## [JOB 1]
Answer these questions using the blog excerpt about cliffhangers, one line each:
(a) Where does the writer share the poetry they write?
(b) Which show's episode, aired earlier in the week, ended with a cliffhanger?
(c) In what year was the Stallone film Cliffhanger released?
## [JOB 2]
Based on the blog excerpt about cliffhangers, explain in one to three sentences why the writer concludes that a cliffhanger really existed after the last episode.

+++ TEXT EXCERPT +++

It’s funny, even though I write numerous blogs for others, when it comes to my own, I am often at a loss for topics. I don’t want to bore my wonderful readers with the prosaic details of my daily existence, and when I get a stroke of creativity, I (lately) funnel that energy into writing poetry which I then proudly disseminate on Prose and Twitter.

I did compose an entry a few nights ago about reality TV show cliffhangers (bear with me), and while I thought I had hit the “publish” button, alas, it was nowhere to be found. Gone for all eternity in the blogosphere of lost entries (kind of like Rudolph’s Island of Misfit Toys). Of course, I failed to compose my mini-masterpiece in MS Word so I could periodically save it, so, well, yeah.

I basically discussed how the America’s Got Talent episode aired earlier this week ended with a cliffhanger, with the announcer promising, “an act so [insert superlative] you won’t want to miss it!” I then provided the definition of the word “cliffhanger” which, thanks to Dictionary.com, is:

melodramatic adventure serial in which each installment ends in suspense in order to interest the reader or viewer in the next installment.

I explained how competition reality shows like the Got Talent franchises are, indeed, melodramatic thanks to certain judges’ paucity of people skills, the highly coveted golden buzzer, and some truly horrendous auditions by misguided contestants who apparently do not understand what “talent” means. These shows are also adventurous with acts such as the Russian Bar Trio (seriously, watch them!), tightrope walkers, sword swallowers, and the 57-year old daredevil hand balancer the Amazing Sladek. And finally, these programs are, in fact, serials as they continue from one week to the next.

Thus, I justified that a cliffhanger can, and did, in fact, exist after the last episode and how I can’t wait until Tuesday night!

I also made mention of the atrocious 1993 Stallone film Cliffhanger that was—and I have never forgotten this—based on a premise (by John Long).

+++ DATA FOR ANALYSIS +++

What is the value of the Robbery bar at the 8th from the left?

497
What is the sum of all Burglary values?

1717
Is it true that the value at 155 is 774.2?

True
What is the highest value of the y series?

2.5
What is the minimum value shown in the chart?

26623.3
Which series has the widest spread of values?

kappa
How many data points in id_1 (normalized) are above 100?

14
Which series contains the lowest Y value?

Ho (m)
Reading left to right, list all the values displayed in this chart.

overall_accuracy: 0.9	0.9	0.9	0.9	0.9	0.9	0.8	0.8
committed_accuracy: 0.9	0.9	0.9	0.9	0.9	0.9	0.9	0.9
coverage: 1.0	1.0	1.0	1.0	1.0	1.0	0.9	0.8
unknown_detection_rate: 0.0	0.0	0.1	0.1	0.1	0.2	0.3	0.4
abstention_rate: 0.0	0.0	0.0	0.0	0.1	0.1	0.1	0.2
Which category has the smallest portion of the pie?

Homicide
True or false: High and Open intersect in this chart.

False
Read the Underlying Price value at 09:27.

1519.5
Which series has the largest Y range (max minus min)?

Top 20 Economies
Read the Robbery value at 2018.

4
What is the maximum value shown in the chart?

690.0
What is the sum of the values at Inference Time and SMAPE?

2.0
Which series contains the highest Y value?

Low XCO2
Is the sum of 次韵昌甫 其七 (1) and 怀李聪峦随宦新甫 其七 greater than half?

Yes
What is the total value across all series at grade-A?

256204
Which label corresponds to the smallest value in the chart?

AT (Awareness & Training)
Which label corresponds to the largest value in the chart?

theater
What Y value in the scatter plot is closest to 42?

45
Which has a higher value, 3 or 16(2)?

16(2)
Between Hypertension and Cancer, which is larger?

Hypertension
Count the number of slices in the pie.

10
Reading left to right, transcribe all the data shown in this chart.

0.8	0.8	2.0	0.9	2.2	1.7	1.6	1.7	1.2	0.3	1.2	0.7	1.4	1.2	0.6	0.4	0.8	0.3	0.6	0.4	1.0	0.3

+++

## [EXERCISE RESULT 1]
(a) On Prose and Twitter.
(b) America's Got Talent.
(c) 1993.

## [EXERCISE RESULT 2]
The writer argues that competition shows like the Got Talent franchises match each part of the dictionary definition. They are melodramatic because of certain judges' poor people skills, the golden buzzer and horrendous auditions, and adventurous because of acts like the Russian Bar Trio, tightrope walkers, sword swallowers and the Amazing Sladek. They are also serials because they continue from one week to the next.